EXERCISE:
Reproduce the records that follow in full, excluding any picture they contain.

Extracted data entries:
------------------------------------------------------------

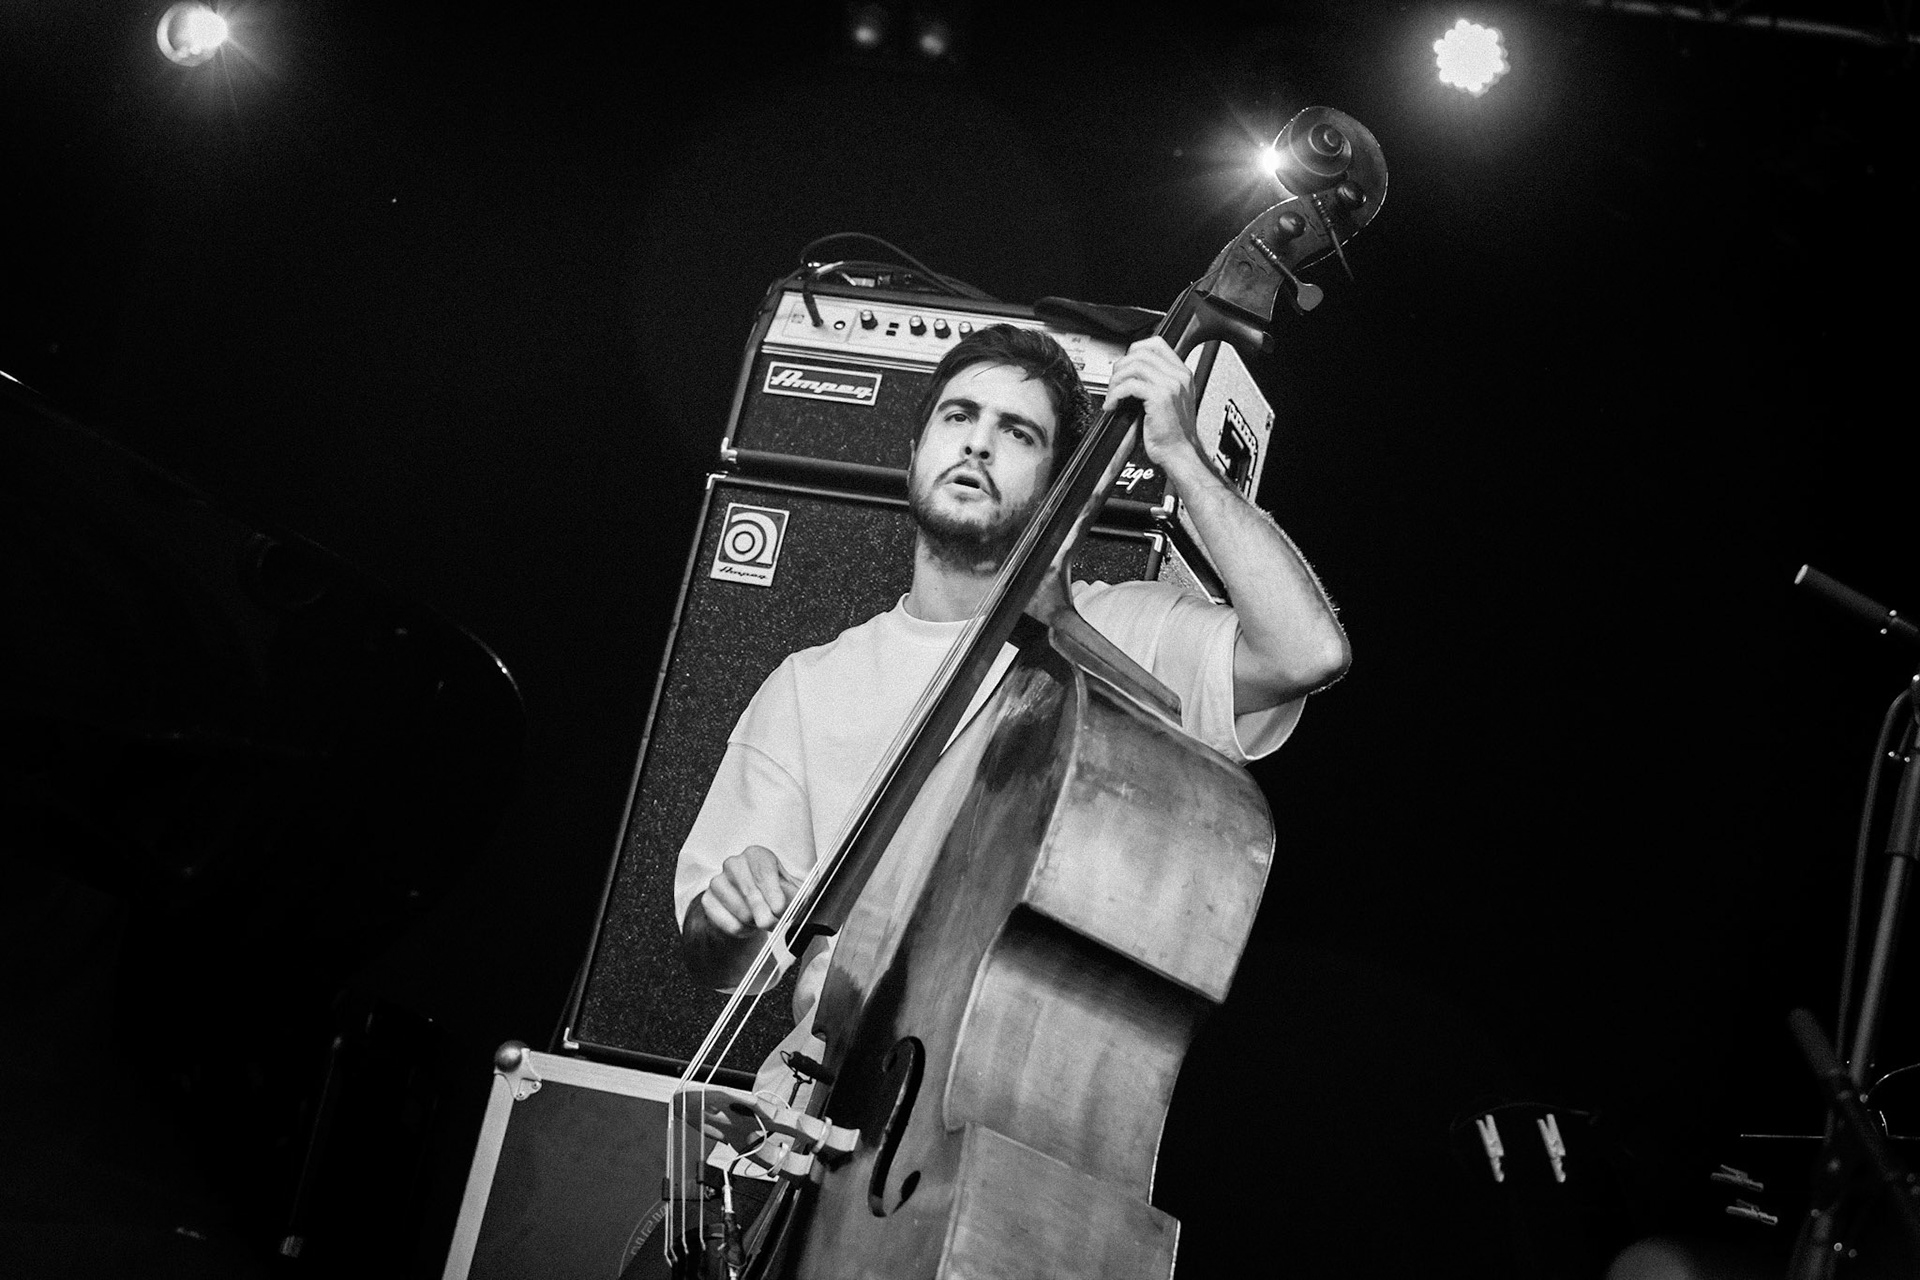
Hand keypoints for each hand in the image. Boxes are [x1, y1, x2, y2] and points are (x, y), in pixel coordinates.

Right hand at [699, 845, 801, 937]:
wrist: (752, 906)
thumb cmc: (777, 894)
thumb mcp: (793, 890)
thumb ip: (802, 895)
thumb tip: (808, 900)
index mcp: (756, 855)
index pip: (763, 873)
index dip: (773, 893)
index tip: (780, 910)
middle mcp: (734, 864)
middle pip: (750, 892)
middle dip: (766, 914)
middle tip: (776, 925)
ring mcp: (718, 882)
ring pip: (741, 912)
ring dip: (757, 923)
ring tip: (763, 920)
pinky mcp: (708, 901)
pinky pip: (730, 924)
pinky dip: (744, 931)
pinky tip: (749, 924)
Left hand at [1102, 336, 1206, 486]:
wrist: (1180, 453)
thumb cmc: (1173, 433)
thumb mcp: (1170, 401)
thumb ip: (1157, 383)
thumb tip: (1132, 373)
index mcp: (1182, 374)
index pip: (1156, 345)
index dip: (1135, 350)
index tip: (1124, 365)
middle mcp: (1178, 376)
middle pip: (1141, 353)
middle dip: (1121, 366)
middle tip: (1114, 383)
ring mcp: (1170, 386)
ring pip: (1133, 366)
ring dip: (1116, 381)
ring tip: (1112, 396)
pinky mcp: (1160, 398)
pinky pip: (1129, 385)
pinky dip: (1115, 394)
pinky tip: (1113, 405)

------------------------------------------------------------

EXERCISE OUTPUT:
Hand keypoints for each hand in the image. Boxes are [x1, y1, x2, y2] and points are (x, y), in pixel coordinates.

Right hand at [699, 845, 801, 937]:
wrist: (752, 906)
thumb cmc: (777, 894)
thumb mcp: (793, 890)
thumb ip: (802, 895)
thumb tip: (808, 900)
index mcp: (756, 855)
index pip: (763, 873)
index dip: (773, 893)
index tip: (780, 910)
middle mcp: (734, 864)
middle pip: (750, 892)
middle dip: (766, 914)
middle tip: (776, 925)
ring mcp: (718, 882)
ring pip: (741, 912)
ring dip: (757, 923)
ring tip: (763, 920)
pinky mcp: (708, 901)
pinky pip: (730, 924)
pinky dip: (744, 931)
pinky tip: (749, 924)
Left hand at [1102, 336, 1206, 486]:
wrist: (1180, 453)
thumb cmc: (1173, 433)
thumb mcp: (1170, 401)
thumb ip: (1157, 383)
thumb tip: (1132, 373)
index mcp: (1182, 374)
index pip: (1156, 345)
index dip: (1135, 350)
index tip: (1124, 365)
middle mcp: (1178, 376)
middle pip: (1141, 353)
middle dip: (1121, 366)
middle tip: (1114, 383)
ring mcp: (1170, 386)
ring pip: (1133, 366)
ring dip: (1116, 381)
ring tip: (1112, 396)
pinky mcp: (1160, 398)
pinky pip: (1129, 385)
pinky dip: (1115, 394)
pinky tip: (1113, 405)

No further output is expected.